Microsoft Windows 11 is now available. In the coming weeks and months, PC vendors will offer an option to purchase a new computer with Windows 10 or Windows 11.

Ivanti UEM solutions provide immediate support of Windows 11, allowing IT to discover, manage, secure and service these devices. Regardless of rolling out Windows 11 day-one or taking your time, Ivanti UEM is ready when you are. Ivanti UEM also makes it easy to identify devices that meet Windows 11 installation requirements and helps control, simplify and automate your Windows 11 rollout.

Ivanti provides a great Windows 11 management experience with the ability to enable you to discover, manage, secure and service Windows 11 devices.

Microsoft will also begin a rollout of notifications to compatible computers running Windows 10 that they are eligible to upgrade to Windows 11. The upgrade is free for the foreseeable future. Fortunately, enterprises can control the notifications and rollout. We are pleased to announce that all Ivanti UEM products are releasing updates this month that fully support Windows 11. You may wonder whether rolling out Windows 11 is right for your company. In this article we will identify the new features and requirements you should consider.  

Why consider moving to Windows 11?

There are two main reasons you would consider moving to Windows 11: One is user experience and the other is security. Microsoft has communicated more information about the first than the latter, but it is the latter that IT wants to know more about. We will do our best to cover these topics.

User experience

Windows 11 provides a modern, clean, fresh and beautiful new experience. These aren’t our words. This is how Microsoft describes the new interface and overall user experience. The location and functionality of the Start Menu has changed. The new layout seems to be intuitive to use.

Another new feature is Widgets. This provides a set of mini apps on a translucent lay-over background​ that slides in from the side of the screen. It functions a lot like the feature that showed up a while ago in Windows 10 near the system tray (the weather symbol that expands into info and news for the day). It saves you from having to pick up your phone to access similar information.

Also new to Windows 11 is Snap layouts. This feature lets you better organize applications and windows by grouping them together. There are several ways to group them in configurations of two, three or four grouped apps.

Other features and changes

Windows 11 introduces the ability to run Android apps on Windows. This is likely a response to Apple’s announcement of being able to run iPhone and iPad apps on macOS. It allows users to run their favorite apps on the platform they are currently on, without having to switch to another hardware device. IT can control whether or not to make this feature available to end users.

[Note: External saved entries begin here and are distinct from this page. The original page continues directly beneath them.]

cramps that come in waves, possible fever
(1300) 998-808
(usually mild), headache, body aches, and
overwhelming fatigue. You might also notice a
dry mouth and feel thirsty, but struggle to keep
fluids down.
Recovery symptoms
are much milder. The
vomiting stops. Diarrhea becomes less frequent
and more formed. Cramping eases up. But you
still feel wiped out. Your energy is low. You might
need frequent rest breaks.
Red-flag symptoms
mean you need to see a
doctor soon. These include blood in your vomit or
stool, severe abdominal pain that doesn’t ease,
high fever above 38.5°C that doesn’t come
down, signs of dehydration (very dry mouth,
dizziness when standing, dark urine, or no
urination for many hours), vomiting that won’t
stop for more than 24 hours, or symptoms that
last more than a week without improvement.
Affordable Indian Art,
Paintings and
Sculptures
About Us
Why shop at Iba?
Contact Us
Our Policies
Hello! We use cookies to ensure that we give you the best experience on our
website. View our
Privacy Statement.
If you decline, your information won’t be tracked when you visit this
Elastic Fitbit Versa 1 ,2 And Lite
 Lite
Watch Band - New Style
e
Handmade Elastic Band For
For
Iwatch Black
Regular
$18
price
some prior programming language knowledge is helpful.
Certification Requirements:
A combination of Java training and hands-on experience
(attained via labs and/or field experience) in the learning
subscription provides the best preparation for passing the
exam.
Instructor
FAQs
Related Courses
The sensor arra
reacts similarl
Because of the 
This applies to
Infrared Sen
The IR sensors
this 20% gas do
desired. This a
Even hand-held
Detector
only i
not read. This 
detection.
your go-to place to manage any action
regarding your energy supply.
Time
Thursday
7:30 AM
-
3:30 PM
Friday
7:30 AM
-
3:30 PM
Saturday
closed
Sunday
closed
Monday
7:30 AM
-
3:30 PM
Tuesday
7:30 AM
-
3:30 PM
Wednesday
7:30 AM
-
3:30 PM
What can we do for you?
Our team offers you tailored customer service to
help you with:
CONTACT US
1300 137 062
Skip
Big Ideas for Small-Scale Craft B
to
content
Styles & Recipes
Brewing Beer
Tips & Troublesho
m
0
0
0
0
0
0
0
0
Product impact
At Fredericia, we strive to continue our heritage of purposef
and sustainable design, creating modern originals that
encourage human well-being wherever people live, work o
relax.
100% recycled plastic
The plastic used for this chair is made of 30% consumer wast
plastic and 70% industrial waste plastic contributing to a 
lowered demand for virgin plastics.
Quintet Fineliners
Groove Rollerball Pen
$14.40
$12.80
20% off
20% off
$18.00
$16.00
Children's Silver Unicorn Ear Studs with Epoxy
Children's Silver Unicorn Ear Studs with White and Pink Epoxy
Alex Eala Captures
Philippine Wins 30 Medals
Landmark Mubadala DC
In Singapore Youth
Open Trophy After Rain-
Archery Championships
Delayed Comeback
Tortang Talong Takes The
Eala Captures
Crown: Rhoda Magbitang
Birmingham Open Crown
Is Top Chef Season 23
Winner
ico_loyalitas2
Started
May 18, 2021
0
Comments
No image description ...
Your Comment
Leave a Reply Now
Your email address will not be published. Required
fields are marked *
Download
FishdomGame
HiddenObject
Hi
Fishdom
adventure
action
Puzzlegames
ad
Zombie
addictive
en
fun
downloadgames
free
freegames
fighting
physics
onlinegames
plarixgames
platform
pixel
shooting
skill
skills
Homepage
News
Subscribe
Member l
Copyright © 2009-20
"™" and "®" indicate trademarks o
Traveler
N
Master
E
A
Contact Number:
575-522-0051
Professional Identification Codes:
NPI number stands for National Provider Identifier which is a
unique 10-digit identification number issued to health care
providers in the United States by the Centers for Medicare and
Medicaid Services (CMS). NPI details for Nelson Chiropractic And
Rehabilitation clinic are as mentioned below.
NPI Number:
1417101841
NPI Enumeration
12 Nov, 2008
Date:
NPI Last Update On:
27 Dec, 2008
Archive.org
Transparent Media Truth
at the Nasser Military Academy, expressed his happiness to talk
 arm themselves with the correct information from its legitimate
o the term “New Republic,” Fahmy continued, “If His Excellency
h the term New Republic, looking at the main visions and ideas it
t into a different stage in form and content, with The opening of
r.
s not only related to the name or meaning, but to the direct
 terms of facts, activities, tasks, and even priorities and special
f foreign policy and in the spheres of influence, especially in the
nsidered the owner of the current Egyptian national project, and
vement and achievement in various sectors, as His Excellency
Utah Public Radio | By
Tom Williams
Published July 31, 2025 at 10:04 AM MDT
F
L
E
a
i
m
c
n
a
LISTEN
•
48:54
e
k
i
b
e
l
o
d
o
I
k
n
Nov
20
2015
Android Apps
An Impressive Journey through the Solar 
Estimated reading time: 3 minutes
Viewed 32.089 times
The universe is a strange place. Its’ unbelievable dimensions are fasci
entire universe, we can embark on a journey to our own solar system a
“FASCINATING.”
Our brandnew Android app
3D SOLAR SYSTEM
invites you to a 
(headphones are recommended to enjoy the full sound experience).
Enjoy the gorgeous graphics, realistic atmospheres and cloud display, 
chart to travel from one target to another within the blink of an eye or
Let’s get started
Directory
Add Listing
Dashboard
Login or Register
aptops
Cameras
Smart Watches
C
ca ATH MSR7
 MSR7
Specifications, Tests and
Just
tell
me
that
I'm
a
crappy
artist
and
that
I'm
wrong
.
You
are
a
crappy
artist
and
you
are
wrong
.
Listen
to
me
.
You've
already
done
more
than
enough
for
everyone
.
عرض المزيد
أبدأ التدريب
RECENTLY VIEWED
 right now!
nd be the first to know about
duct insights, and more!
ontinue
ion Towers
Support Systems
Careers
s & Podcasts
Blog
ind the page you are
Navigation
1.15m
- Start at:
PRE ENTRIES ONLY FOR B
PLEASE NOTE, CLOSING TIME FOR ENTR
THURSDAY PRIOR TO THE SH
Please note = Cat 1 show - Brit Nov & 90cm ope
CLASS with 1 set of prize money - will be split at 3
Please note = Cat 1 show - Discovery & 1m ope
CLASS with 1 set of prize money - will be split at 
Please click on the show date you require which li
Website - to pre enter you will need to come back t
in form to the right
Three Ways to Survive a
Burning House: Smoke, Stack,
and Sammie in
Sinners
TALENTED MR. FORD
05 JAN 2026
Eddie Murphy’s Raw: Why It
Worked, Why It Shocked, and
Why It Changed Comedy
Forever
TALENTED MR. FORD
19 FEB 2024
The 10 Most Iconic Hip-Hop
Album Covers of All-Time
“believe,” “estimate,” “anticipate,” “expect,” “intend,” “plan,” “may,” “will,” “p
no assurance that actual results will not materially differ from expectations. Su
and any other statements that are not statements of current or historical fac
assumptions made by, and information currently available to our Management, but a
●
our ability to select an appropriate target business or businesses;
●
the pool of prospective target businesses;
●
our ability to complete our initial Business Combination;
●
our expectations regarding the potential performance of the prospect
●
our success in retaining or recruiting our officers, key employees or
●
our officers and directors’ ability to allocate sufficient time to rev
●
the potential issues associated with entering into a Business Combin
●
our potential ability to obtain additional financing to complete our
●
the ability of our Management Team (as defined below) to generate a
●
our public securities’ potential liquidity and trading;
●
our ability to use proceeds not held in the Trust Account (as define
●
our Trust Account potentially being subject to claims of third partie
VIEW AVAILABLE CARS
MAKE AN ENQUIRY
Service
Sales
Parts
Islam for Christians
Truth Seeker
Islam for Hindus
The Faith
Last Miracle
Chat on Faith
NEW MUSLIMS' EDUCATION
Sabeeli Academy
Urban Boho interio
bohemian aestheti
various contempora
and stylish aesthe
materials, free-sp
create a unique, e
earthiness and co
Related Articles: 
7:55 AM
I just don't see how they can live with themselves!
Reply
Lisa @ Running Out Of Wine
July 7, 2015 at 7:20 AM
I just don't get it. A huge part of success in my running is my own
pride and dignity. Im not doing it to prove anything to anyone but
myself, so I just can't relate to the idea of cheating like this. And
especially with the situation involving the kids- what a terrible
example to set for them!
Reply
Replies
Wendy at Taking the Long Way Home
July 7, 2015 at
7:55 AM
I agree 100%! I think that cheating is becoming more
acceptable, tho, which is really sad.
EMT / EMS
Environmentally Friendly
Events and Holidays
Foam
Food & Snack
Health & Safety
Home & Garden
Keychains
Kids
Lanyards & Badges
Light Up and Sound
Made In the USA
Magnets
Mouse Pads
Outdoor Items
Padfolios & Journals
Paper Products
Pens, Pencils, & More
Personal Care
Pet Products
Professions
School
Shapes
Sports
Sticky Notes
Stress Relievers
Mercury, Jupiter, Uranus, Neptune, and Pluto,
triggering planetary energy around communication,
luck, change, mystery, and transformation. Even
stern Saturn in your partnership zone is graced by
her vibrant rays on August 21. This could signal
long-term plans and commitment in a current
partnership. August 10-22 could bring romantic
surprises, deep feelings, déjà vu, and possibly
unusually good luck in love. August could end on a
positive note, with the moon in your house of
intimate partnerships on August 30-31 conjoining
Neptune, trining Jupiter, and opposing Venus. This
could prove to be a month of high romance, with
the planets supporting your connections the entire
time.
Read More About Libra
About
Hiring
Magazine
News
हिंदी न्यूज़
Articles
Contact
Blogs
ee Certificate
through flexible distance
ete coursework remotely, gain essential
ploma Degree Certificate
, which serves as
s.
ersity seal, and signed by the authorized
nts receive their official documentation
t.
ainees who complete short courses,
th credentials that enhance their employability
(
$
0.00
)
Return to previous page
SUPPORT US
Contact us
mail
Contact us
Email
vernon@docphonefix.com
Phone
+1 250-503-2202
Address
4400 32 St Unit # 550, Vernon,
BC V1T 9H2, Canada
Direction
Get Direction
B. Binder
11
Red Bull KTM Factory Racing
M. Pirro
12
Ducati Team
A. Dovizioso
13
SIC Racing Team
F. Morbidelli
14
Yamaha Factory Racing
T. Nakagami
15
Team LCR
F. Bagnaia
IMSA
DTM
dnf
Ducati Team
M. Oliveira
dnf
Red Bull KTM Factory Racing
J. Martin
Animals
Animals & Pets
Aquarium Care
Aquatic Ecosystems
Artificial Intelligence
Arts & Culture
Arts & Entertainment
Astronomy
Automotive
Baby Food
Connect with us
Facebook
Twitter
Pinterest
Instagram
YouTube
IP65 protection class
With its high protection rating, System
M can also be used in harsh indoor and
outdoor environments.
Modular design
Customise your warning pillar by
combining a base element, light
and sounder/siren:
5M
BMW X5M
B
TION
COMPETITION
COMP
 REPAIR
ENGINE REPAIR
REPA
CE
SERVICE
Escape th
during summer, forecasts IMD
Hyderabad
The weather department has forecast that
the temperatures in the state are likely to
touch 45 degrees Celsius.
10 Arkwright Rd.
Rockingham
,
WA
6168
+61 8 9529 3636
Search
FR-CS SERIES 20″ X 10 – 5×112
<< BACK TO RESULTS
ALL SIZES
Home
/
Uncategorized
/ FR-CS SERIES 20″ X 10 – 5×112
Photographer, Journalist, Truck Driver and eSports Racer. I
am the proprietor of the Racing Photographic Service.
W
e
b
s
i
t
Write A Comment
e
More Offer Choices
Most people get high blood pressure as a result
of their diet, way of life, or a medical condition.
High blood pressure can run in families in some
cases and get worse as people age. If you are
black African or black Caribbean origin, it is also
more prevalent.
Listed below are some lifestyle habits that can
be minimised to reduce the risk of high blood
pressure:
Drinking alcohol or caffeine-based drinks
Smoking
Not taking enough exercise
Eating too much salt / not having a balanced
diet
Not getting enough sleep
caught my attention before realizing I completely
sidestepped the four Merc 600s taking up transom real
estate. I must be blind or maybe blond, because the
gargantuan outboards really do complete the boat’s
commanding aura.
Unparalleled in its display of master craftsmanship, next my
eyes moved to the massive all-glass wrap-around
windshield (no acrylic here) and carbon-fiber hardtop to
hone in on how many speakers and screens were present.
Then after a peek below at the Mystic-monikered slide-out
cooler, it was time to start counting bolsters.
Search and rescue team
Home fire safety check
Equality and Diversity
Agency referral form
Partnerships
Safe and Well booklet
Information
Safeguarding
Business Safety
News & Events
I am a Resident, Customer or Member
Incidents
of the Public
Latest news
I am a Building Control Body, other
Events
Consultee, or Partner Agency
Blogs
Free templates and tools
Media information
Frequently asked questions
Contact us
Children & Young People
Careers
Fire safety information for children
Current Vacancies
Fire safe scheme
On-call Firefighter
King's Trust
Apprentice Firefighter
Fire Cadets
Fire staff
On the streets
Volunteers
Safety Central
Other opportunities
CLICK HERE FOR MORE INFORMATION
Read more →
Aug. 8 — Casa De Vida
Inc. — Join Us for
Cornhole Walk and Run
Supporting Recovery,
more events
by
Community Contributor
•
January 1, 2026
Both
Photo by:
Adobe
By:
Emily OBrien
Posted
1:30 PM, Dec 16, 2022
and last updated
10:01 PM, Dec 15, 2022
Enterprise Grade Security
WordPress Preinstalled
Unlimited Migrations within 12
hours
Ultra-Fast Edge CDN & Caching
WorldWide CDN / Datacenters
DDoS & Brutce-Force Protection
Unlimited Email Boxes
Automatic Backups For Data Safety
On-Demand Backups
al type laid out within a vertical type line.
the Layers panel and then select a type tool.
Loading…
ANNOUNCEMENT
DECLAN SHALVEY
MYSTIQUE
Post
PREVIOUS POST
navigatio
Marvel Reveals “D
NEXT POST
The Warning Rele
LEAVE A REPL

The new Windows Store available in Windows 11 will allow running Win32 applications, in addition to Progressive Web Apps and Universal Windows Platform apps.

Say goodbye to Internet Explorer. It is not included in Windows 11, nor is the old Spartan-based Edge browser. Only the new Chromium-based Edge is available and promises many new enhancements.

Another change to note is that Microsoft will provide feature updates to Windows 11 only once per year instead of the bi-annual cadence they had been following. So, expect major updates to Windows 11 to occur annually at this time of the year.


Microsoft states that Windows 11 is designed for better security. I’m sure we will see and hear more about this in the future. For now, this is best illustrated by the requirement for a PC to have Trusted Platform Module (TPM) 2.0 or later, as well as requiring UEFI and Secure Boot capable. Windows 11 also requires a processor from a more modern chip set, namely 1GHz or faster, with two or more cores on a compatible 64-bit processor. The compatible processors are Intel 8th generation or newer, AMD Gen 2 Ryzen or newer, and a number of Qualcomm Snapdragon ARM processors.